On our return to the bridge, however, we found a road worker barricading the sidewalk. We begged him to let us pass to get back to Manhattan. “To your death,” he said. The morning sun was melting the ice that had built up on the towers and cables and it was falling onto the sidewalk in big sheets. We were contemplating our next move — run several miles south to the mid-town ferries? Try to find a cab? — when he offered us a ride across. We all squeezed into his pickup and soon were running south along Riverside, chatting and laughing in that giddy end-of-a-long-run way, with a great run behind us and a story to tell.

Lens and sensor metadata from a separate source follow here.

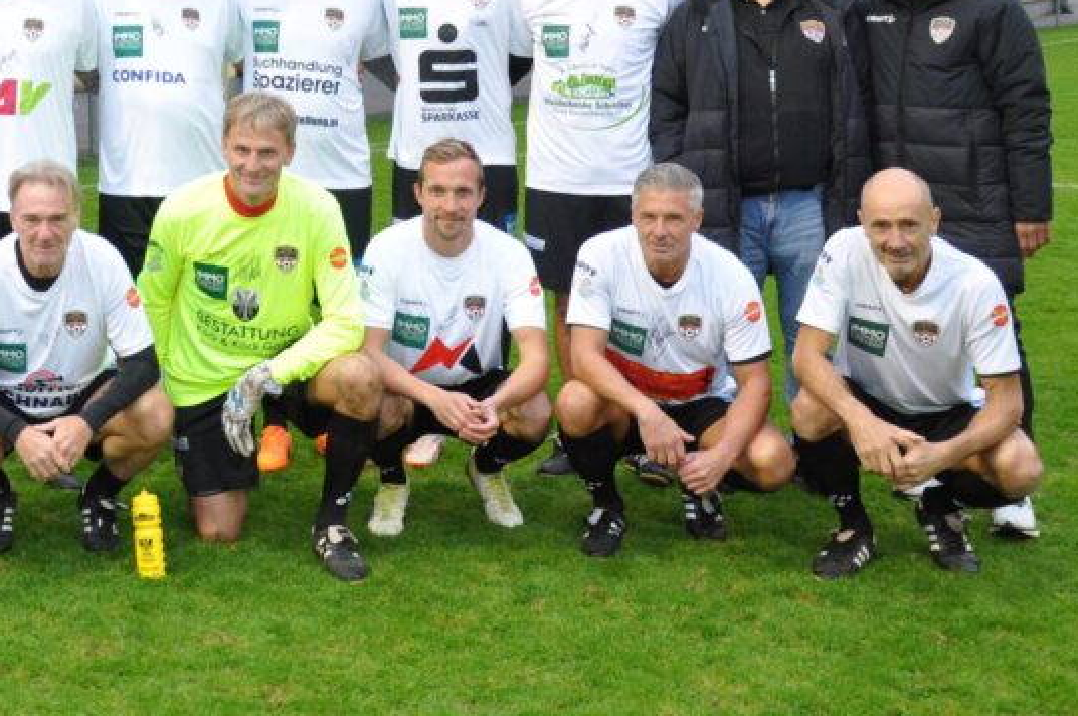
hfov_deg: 30.2
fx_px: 1884
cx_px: 60
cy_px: 48
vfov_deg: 21.0
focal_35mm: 63
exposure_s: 1/60
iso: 640
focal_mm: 22
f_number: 4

Winter has a way of making every run an adventure and every setting magical. I recall the first 10 miler I ever did, a late-November loop of Silver Lake on the Maine coast after my freshman cross country season at Bucksport High. We left after school on a bright fall day, and by the time we returned it had started getting dark and snowflakes were falling around us, melting as they hit the road and the water. The seasons had changed during our run, the world was different than when we left. I was hooked. It may be the day I truly became a runner and knew I wanted to do this for the rest of my life.

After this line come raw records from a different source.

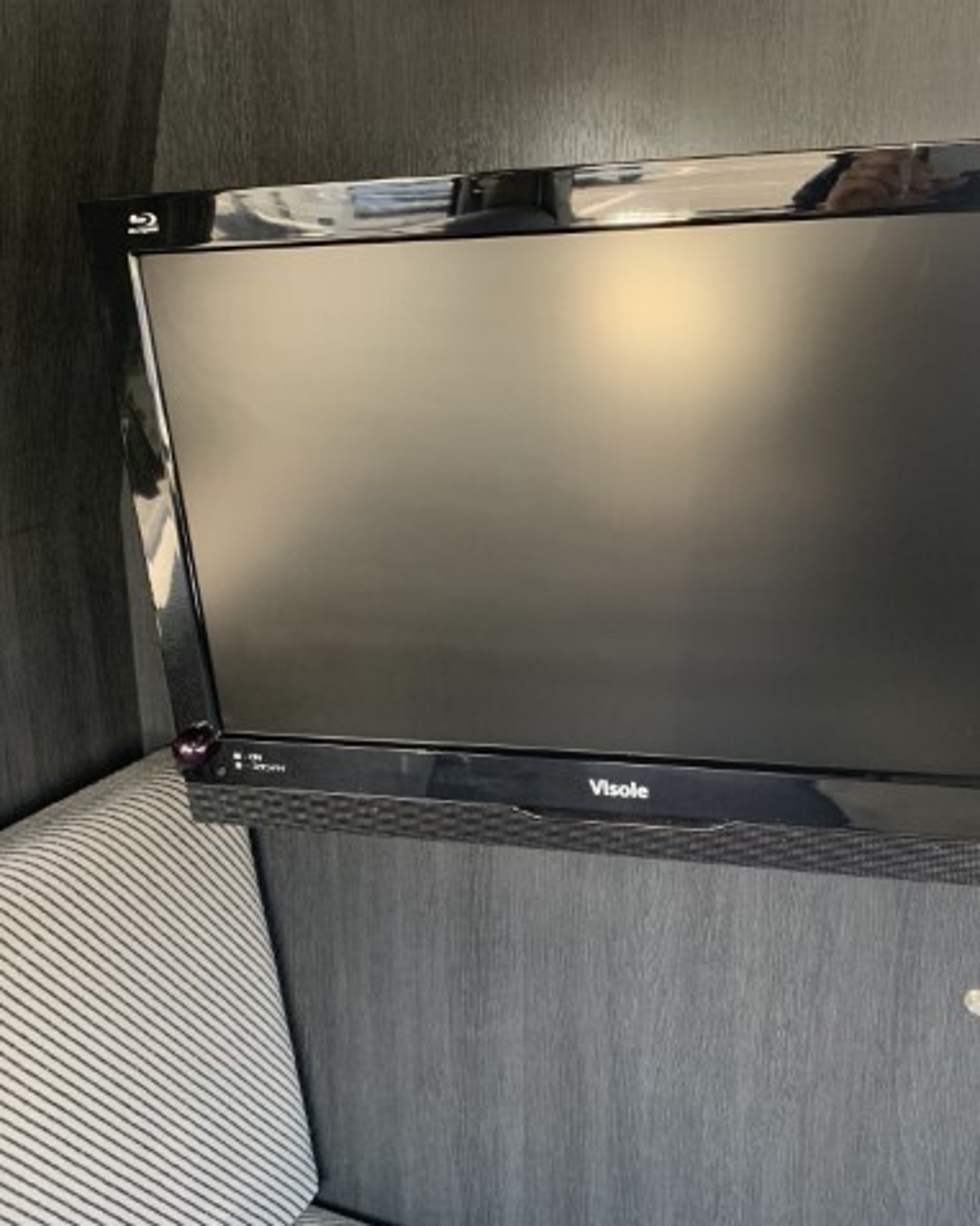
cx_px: 570
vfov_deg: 52.9
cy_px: 613
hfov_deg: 43.2
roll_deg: -0.1
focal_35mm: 34
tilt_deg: -15.7
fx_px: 1233
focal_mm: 4.25
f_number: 1.8
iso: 320
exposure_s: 1/60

I remember a more recent run along the Chicago lakefront during a winter “bomb cyclone.” I wasn’t sure it was even safe to leave my hotel, but thought I’d bundle up and venture out for a few minutes. Out on the lakeshore path, the snow swirled around me, softening the hard lines of the city that emerged and disappeared as I floated along in a snow globe. I ended up doing 8 miles, feeling no fatigue, high-fiving the other crazies out running, all wearing the same huge, idiotic smile I could feel on my face.
I would have none of those memories, nor the hundreds of others — from daily 4-milers in howling blizzards with my dogs, to epic long runs making first tracks over mountain passes — had I let winter keep me from running, or had retreated to a treadmill. There’s a place for the treadmill, when the wind or ice or bitter cold make outdoor running seriously dangerous. But most of the time, getting outside not only makes us feel alive but is also a great training tool to improve our running, as we develop strength, toughness and a better stride.
As we enter this December, we can hunker down to endure a dark winter, or we can head out and see familiar paths with new eyes. As we taste the crisp, fresh air and float through the white quiet we may feel a spark of long-forgotten magic, and maybe even hope; hope for a different spring, one we’ll be ready to embrace with the youthful strength of a winter well lived.